Segment Start: DATA EXTRACTS

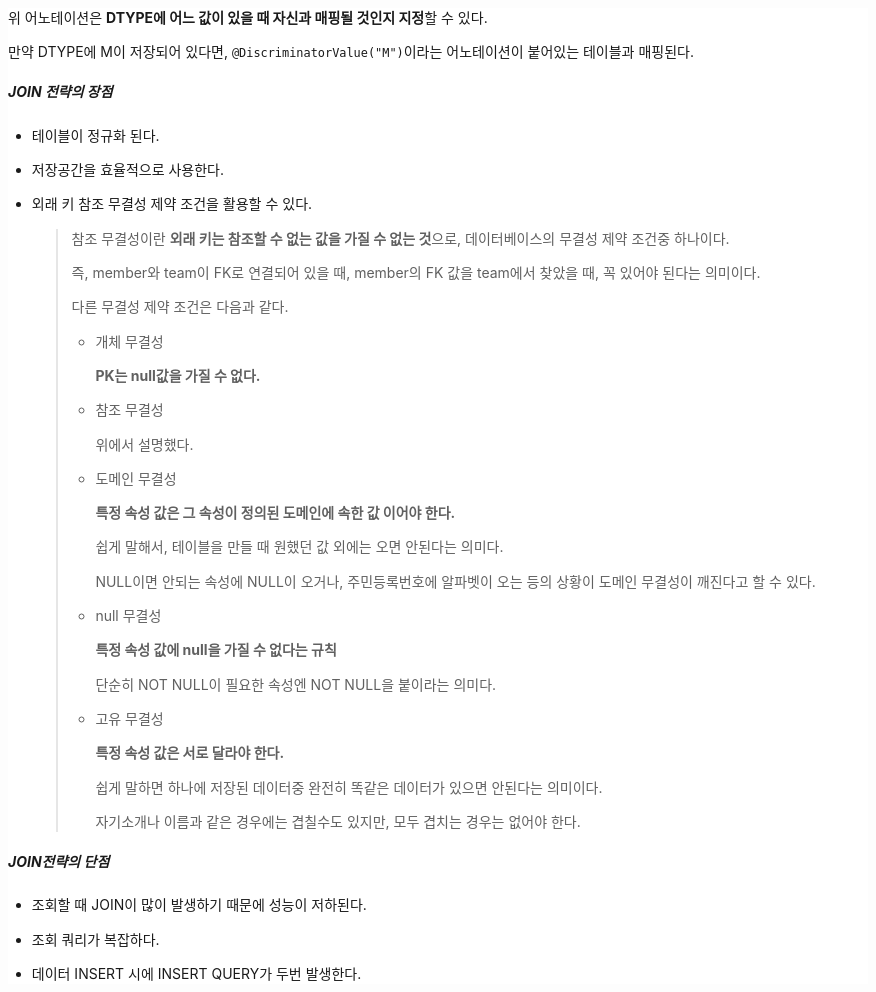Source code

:   위 어노테이션은 **DTYPE에 어느 값이 있을 때 자신과 매핑될 것인지 지정**할 수 있다.

  만약 DTYPE에 M이 저장되어 있다면, `@DiscriminatorValue("M")`이라는 어노테이션이 붙어있는 테이블과 매핑된다.

##### JOIN 전략의 장점

- 테이블이 정규화 된다.

- 저장공간을 효율적으로 사용한다.

- 외래 키 참조 무결성 제약 조건을 활용할 수 있다.

  > 참조 무결성이란 **외래 키는 참조할 수 없는 값을 가질 수 없는 것**으로, 데이터베이스의 무결성 제약 조건중 하나이다.
  >
  > 즉, member와 team이 FK로 연결되어 있을 때, member의 FK 값을 team에서 찾았을 때, 꼭 있어야 된다는 의미이다.
  >
  > 다른 무결성 제약 조건은 다음과 같다.
  >
  > - 개체 무결성
  >
  >   **PK는 null값을 가질 수 없다.**
  >
  > - 참조 무결성
  >
  >   위에서 설명했다.
  >
  > - 도메인 무결성
  >
  >   **특정 속성 값은 그 속성이 정의된 도메인에 속한 값 이어야 한다.**
  >
  >   쉽게 말해서, 테이블을 만들 때 원했던 값 외에는 오면 안된다는 의미다.
  >
  >   NULL이면 안되는 속성에 NULL이 오거나, 주민등록번호에 알파벳이 오는 등의 상황이 도메인 무결성이 깨진다고 할 수 있다.
  >
  > - null 무결성
  >
  >   **특정 속성 값에 null을 가질 수 없다는 규칙**
  >
  >   단순히 NOT NULL이 필요한 속성엔 NOT NULL을 붙이라는 의미다.
  >
  > - 고유 무결성
  >
  >   **특정 속성 값은 서로 달라야 한다.**
  >
  >   쉽게 말하면 하나에 저장된 데이터중 완전히 똑같은 데이터가 있으면 안된다는 의미이다.
  >
  >   자기소개나 이름과 같은 경우에는 겹칠수도 있지만, 모두 겹치는 경우는 없어야 한다.

##### JOIN전략의 단점

- 조회할 때 JOIN이 많이 발생하기 때문에 성능이 저하된다.

- 조회 쿼리가 복잡하다.

- 데이터 INSERT 시에 INSERT QUERY가 두번 발생한다.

Segment End: DATA EXTRACTS

WORK REQUIRED: An exact copy of each entry is required, minus the pictures.

RESPONSE:
Source code

:   위 어노테이션은 **DTYPE에 어느 값이 있을 때 자신과 매핑될 것인지 지정**할 수 있다.

  만약 DTYPE에 M이 저장되어 있다면, `@DiscriminatorValue("M")`이라는 어노테이션이 붙어있는 테이블과 매핑된다.

##### JOIN 전략의 장점

- 테이블이 정규화 된다.

- 저장공간을 효율적으로 사용한다.

- 외래 키 참조 무결성 제약 조건을 활용할 수 있다.

  > 참조 무결성이란 **외래 키는 참조할 수 없는 값을 가질 수 없는 것**으로, 데이터베이스의 무결성 제약 조건중 하나이다.
  >
  > 즉, member와 team이 FK로 연결되어 있을 때, member의 FK 값을 team에서 찾았을 때, 꼭 있어야 된다는 의미이다.
  >
  > 다른 무결성 제약 조건은 다음과 같다.
  >
  > - 개체 무결성
  >
  >   **PK는 null값을 가질 수 없다.**
  >
  > - 참조 무결성
  >
  >   위에서 설명했다.
  >
  > - 도메인 무결성
  >
  >   **특정 속성 값은 그 속성이 정의된 도메인에 속한 값 이어야 한다.**
  >
  >   쉽게 말해서, 테이블을 만들 때 원했던 값 외에는 오면 안된다는 의미다.
  >
  >   NULL이면 안되는 속성에 NULL이 오거나, 주민등록번호에 알파벳이 오는 등의 상황이 도메인 무결성이 깨진다고 할 수 있다.
  >
  > - null 무결성
  >
  >   **특정 속성 값에 null을 가질 수 없다는 규칙**
  >
  >   단순히 NOT NULL이 필요한 속성엔 NOT NULL을 붙이라는 의미다.
  >
  > - 고유 무결성
  >
  >   **특정 속성 값은 서로 달라야 한다.**
  >
  >   쉽게 말하면 하나에 저장된 데이터중 완전히 똑같은 데이터가 있으면 안된다는 의미이다.
  >
  >   자기소개나 이름과 같은 경우에는 겹칠수도 있지만, 모두 겹치는 경우는 없어야 한다.

##### JOIN전략의 단점

- 조회할 때 JOIN이 많이 발생하기 때문에 성능이 저하된다.

- 조회 쿼리가 복잡하다.

- 데이터 INSERT 시에 INSERT QUERY가 두번 발생한다.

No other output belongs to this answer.